▶ Work item
Please print nothing but the lines from the one with "pyautogui.click(603, 344)" to the last line of the records below, and omit pictures.

▶ The records
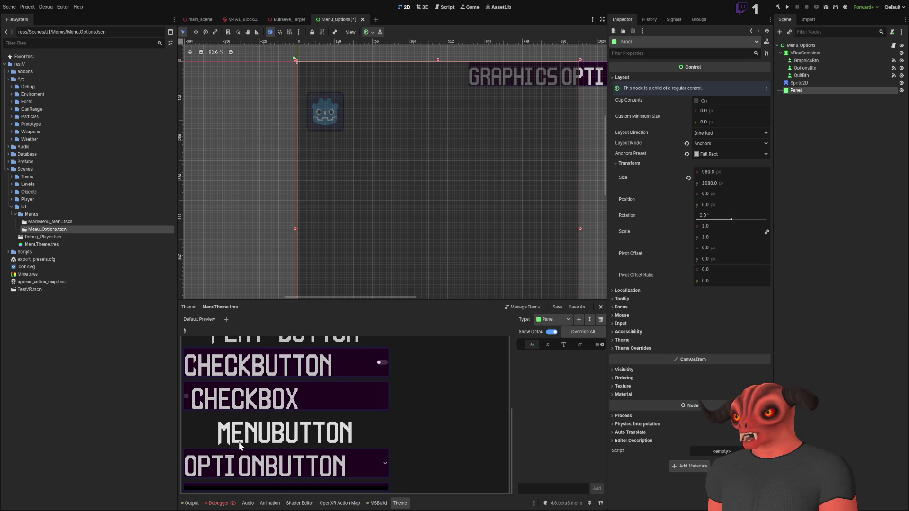
pyautogui.scroll(4, 246, 461)
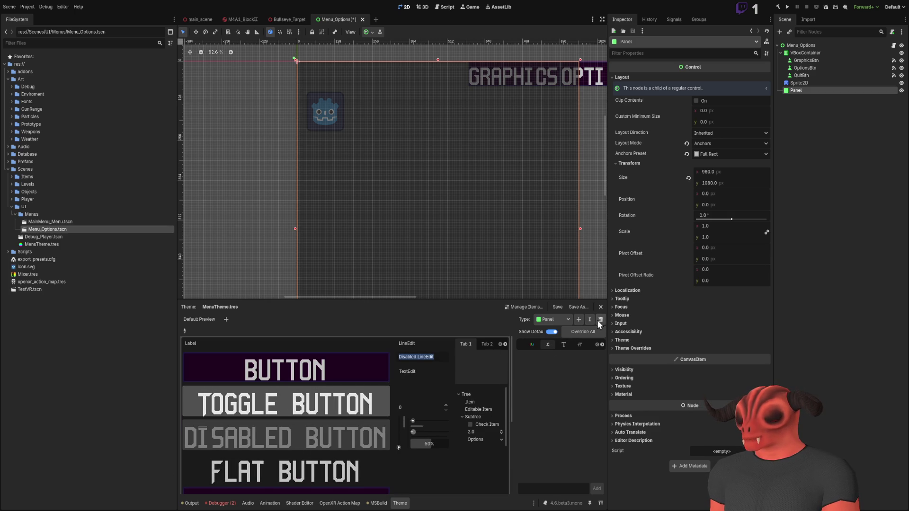
pyautogui.scroll(1, 556, 319)
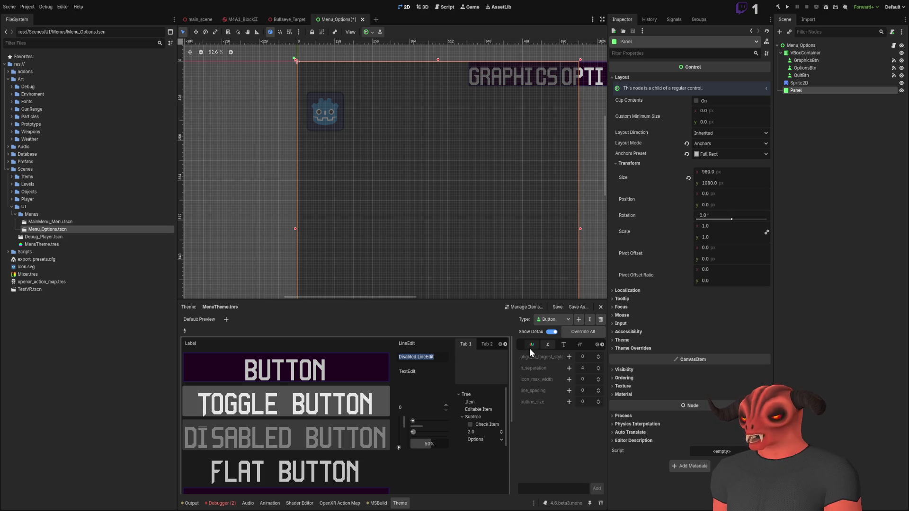
pyautogui.click(530, 347)
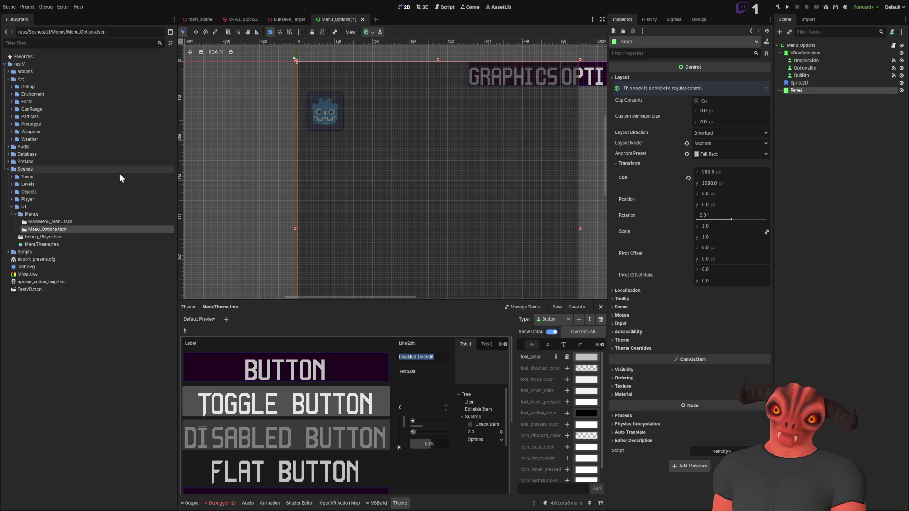
# Step: Browse the FileSystem folders and open MenuTheme.tres in the Inspector
pyautogui.doubleClick(19, 161)
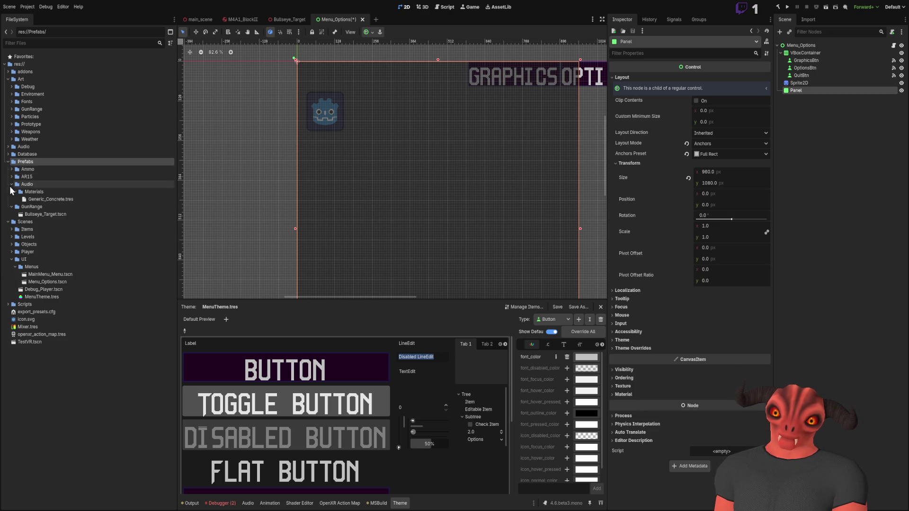
pyautogui.click(11, 184)
pyautogui.click(8, 161)
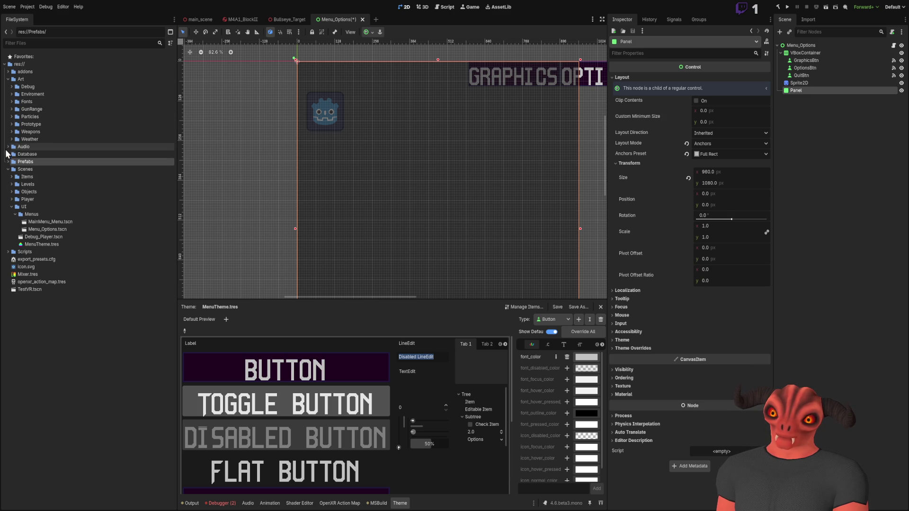
pyautogui.click(7, 251)
pyautogui.click(7, 252)
pyautogui.click(12, 192)
pyautogui.click(11, 194)
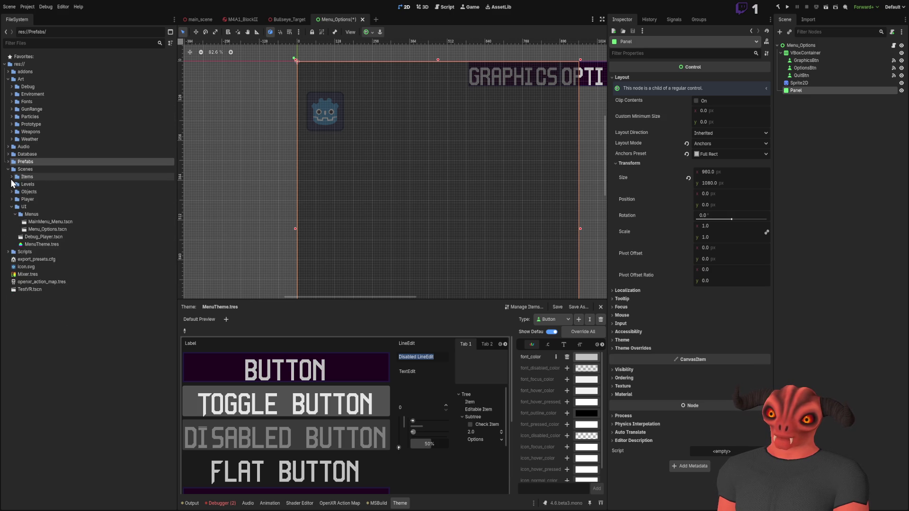
pyautogui.click(10, 170)
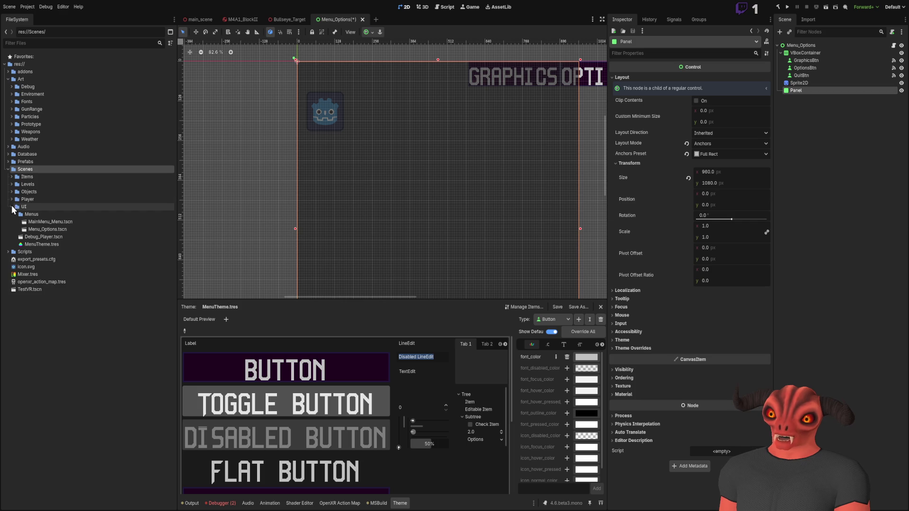
pyautogui.click(50, 244)
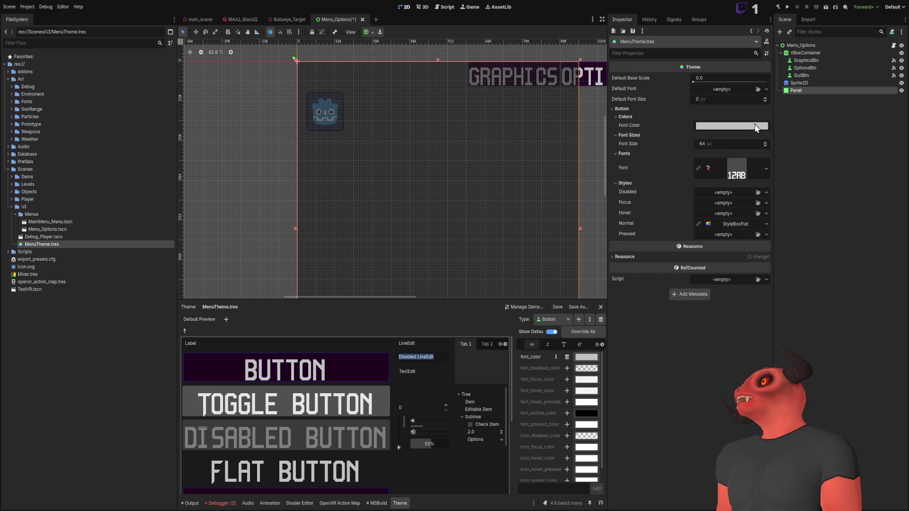
# Step: Collapse the theme's Button section and set the theme editor type to Panel
pyautogui.click(626, 109)
pyautogui.click(626, 110)
pyautogui.click(626, 110)
pyautogui.click(627, 110)
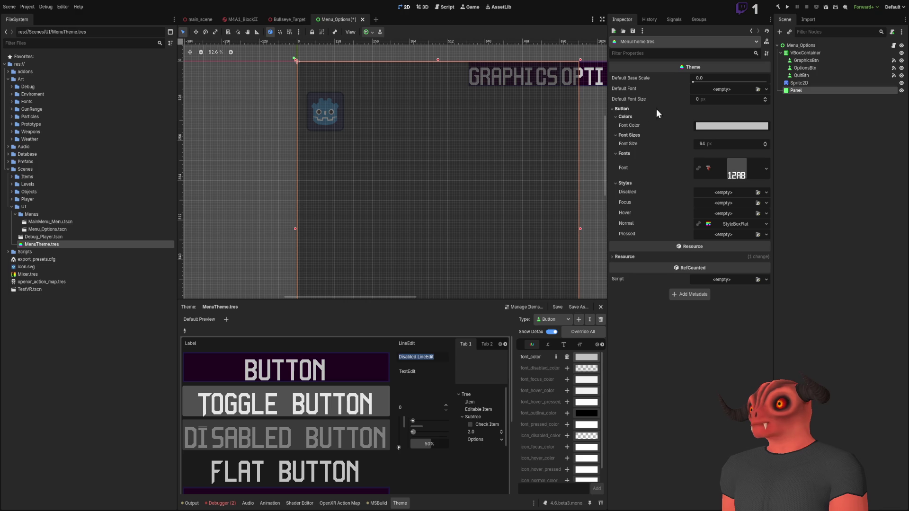
pyautogui.click(622, 109)
pyautogui.click(622, 109)
pyautogui.click(623, 109)
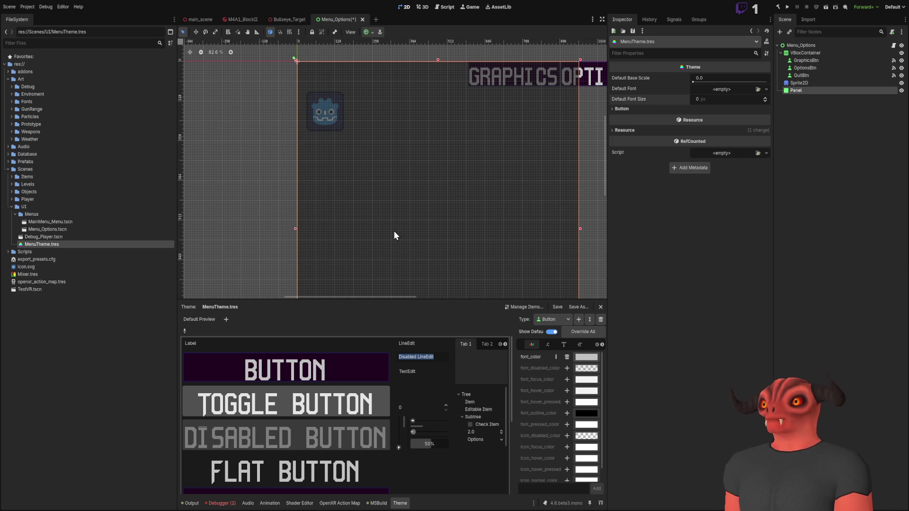
pyautogui.click(424, 324)
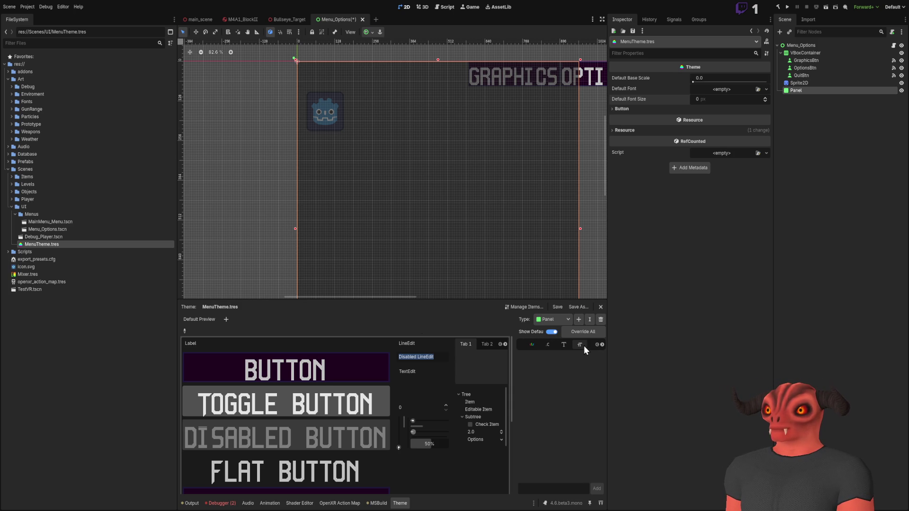
# Step: Widen the Inspector and theme type-editor panels while browsing Panel's theme item categories
pyautogui.click(602, 345)
pyautogui.click(603, 344)
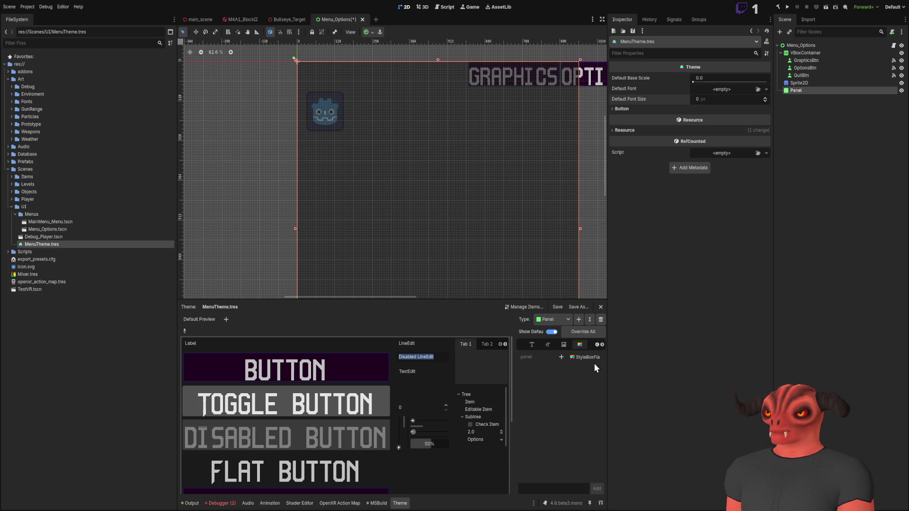
pyautogui.moveTo(608, 358); pyautogui.dragTo(614, 358)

▶ Written answer
pyautogui.click(603, 344)
pyautogui.moveTo(608, 358); pyautogui.dragTo(614, 358)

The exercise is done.